Data in this exercise Start Marker
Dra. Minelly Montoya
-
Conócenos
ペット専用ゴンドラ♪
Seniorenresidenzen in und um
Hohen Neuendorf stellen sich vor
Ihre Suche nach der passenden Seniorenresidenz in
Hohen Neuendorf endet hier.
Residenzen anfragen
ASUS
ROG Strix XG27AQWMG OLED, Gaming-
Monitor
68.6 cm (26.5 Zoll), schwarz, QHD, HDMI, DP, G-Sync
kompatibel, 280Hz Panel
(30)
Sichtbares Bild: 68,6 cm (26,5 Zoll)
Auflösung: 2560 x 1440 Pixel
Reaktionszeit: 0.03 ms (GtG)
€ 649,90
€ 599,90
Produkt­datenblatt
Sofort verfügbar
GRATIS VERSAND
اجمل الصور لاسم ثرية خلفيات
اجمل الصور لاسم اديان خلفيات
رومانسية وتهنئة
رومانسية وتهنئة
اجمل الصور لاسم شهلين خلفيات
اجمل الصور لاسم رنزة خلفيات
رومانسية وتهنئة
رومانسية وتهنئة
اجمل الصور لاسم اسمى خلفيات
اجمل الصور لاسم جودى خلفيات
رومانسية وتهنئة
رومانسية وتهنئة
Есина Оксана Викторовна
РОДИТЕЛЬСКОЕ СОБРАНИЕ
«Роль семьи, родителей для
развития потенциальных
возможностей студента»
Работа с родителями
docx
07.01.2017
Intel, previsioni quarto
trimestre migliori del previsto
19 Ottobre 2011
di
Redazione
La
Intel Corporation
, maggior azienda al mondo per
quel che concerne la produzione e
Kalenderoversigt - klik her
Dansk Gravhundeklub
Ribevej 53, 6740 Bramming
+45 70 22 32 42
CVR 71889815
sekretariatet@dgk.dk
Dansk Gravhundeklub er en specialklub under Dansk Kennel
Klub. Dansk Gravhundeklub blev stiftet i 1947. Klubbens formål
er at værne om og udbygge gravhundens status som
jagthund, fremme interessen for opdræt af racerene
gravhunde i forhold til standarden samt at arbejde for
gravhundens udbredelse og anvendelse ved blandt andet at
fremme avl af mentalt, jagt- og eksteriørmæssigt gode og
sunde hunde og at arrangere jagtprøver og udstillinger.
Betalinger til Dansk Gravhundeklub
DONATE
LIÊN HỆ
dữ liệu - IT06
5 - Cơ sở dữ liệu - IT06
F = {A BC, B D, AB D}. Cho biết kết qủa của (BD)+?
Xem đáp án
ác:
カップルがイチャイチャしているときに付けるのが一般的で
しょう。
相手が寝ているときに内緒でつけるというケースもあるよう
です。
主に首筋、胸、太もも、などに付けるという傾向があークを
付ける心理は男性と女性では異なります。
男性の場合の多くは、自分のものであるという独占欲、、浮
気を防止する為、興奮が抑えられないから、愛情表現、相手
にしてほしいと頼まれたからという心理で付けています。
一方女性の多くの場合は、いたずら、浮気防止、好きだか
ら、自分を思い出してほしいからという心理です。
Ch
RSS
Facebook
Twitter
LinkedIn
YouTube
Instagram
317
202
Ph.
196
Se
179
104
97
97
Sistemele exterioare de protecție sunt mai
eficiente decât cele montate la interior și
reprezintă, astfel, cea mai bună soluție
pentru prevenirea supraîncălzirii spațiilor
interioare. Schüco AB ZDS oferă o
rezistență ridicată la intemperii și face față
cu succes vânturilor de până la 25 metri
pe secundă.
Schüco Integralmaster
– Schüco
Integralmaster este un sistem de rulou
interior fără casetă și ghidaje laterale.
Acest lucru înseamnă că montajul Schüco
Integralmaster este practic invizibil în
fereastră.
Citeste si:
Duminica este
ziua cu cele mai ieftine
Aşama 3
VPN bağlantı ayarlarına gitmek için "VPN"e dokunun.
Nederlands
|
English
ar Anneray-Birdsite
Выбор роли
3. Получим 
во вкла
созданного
Data in this exercise End Marker
Data in this exercise Start Marker
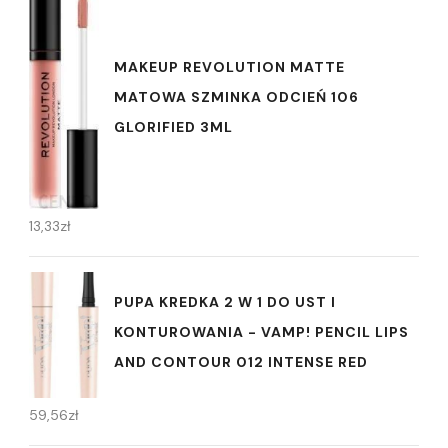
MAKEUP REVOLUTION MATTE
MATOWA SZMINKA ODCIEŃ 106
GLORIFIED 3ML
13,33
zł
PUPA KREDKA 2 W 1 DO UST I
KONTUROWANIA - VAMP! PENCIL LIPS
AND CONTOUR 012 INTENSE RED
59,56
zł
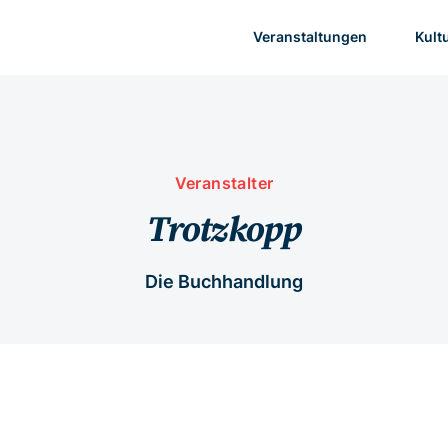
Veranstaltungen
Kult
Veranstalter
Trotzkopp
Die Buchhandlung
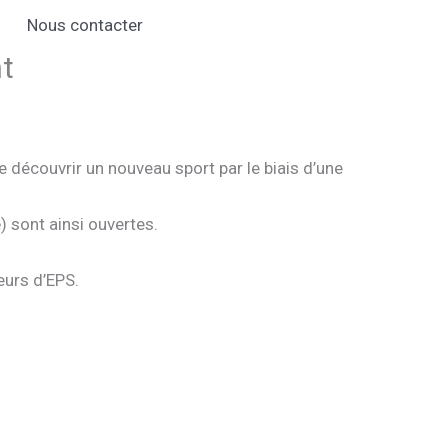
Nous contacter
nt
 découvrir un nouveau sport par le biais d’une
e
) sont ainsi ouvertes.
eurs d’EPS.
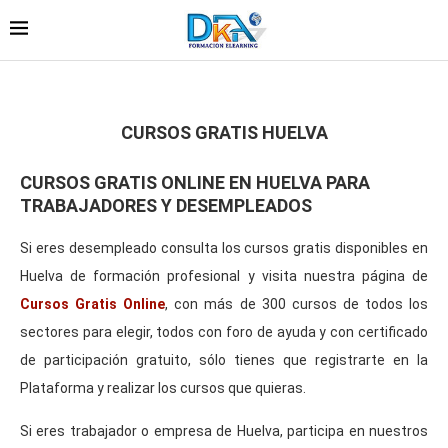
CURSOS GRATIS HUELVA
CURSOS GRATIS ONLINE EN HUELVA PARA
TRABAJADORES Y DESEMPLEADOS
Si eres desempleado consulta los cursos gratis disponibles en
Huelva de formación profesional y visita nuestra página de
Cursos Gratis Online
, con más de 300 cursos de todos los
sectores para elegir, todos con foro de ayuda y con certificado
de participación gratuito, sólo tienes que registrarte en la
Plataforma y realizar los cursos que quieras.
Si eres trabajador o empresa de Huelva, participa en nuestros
Data in this exercise End Marker
# [Exercise details]
Recast the lines starting at the one that contains "MAKEUP REVOLUTION MATTE" and ending after the one that contains "Die Buchhandlung" as a JSON list of strings, one string per line, with blank lines dropped. Leave the pictures out.

# [Response box]
[
  "MAKEUP REVOLUTION MATTE",
  "MATOWA SZMINKA ODCIEŃ 106",
  "GLORIFIED 3ML",
  "13,33",
  "zł",
  "PUPA KREDKA 2 W 1 DO UST I",
  "KONTUROWANIA - VAMP! PENCIL LIPS",
  "AND CONTOUR 012 INTENSE RED",
  "59,56",
  "zł",
  "Veranstaltungen",
  "Kult",
  "Veranstalter",
  "Trotzkopp",
  "Die Buchhandlung"
]